Most people remember the line “All animals are equal, but some animals are more equal than others”. This comes at the end of George Orwell’s Animal Farm, when the idealism of the original Seven Commandments has degenerated to this last, cynical, depressing “rule”.
But earlier in the tale, the animals do their best to learn the original seven. The sheep, bless their dear, stupid woolly socks, can only manage to bleat “four legs good, two legs ba-ad”.
Which reminds me of something…
The FMFs Again
I wrote about Free Market Fundamentalism (FMF) in my post Why George Osborne Is Only Half Human. The FMFs make a number of assertions:
- Societies work best when markets are free from government interference
- Private sector organisations work better than public ones
- Salary is a reliable guide to someone’s worth to the economy
- Making poor people poorer by cutting benefits incentivizes them to work harder
- Making rich people richer by cutting their taxes incentivizes them to work harder (or stay in the country and add value)
- Wealth trickles down naturally from the richest to the poorest
- Using the law to settle disputes works better than regulation
- Taxation should be as low as possible (and ideally at a flat rate for all)

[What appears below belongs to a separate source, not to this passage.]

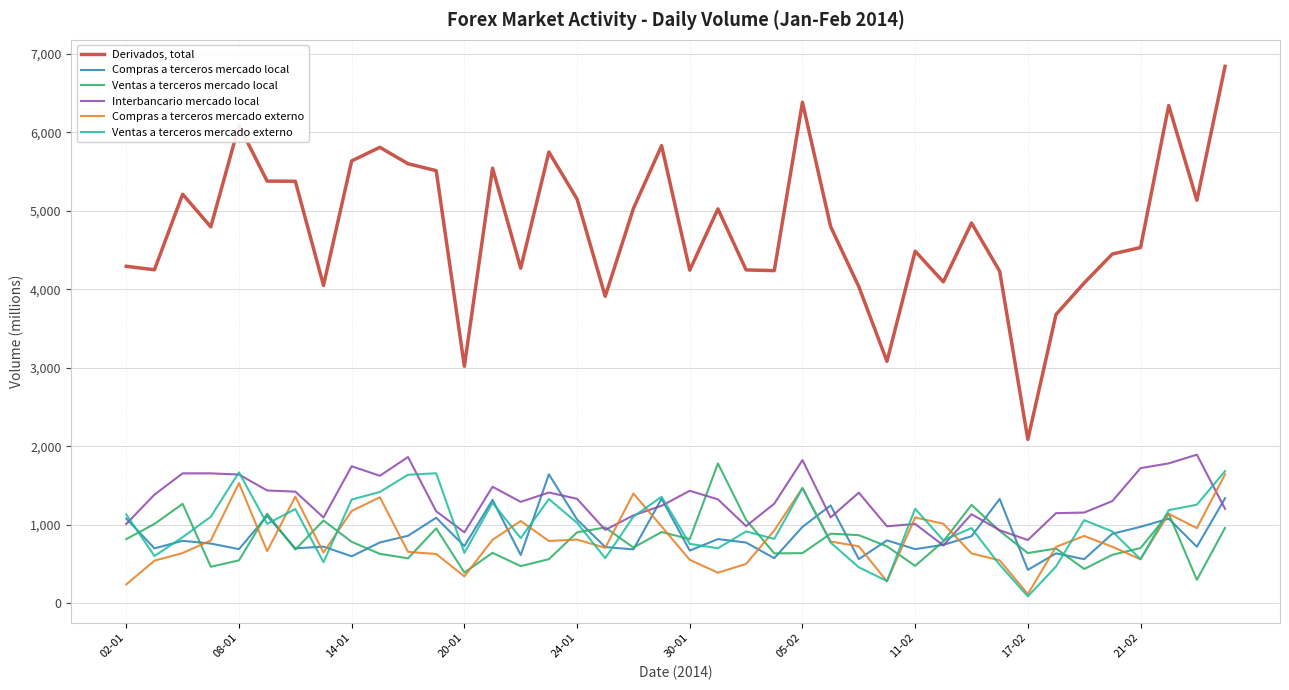

At how many categories does at least one series exceed 1320?

40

- Government spending crowds out private investment
- Consequentially, Governments should shrink.
That’s a long list for people to carry around in their heads all the time, unless they’re professionally involved in economics: people have busy lives. But busy people such as politicians, business leaders and journalists, just like the sheep in Animal Farm, do seem to keep one idea in their heads:
“Private sector good, public sector ba-ad”.
I’ll comment more on the assertions listed above in future posts. But, for now, I say: “Ba-ah, humbug!!”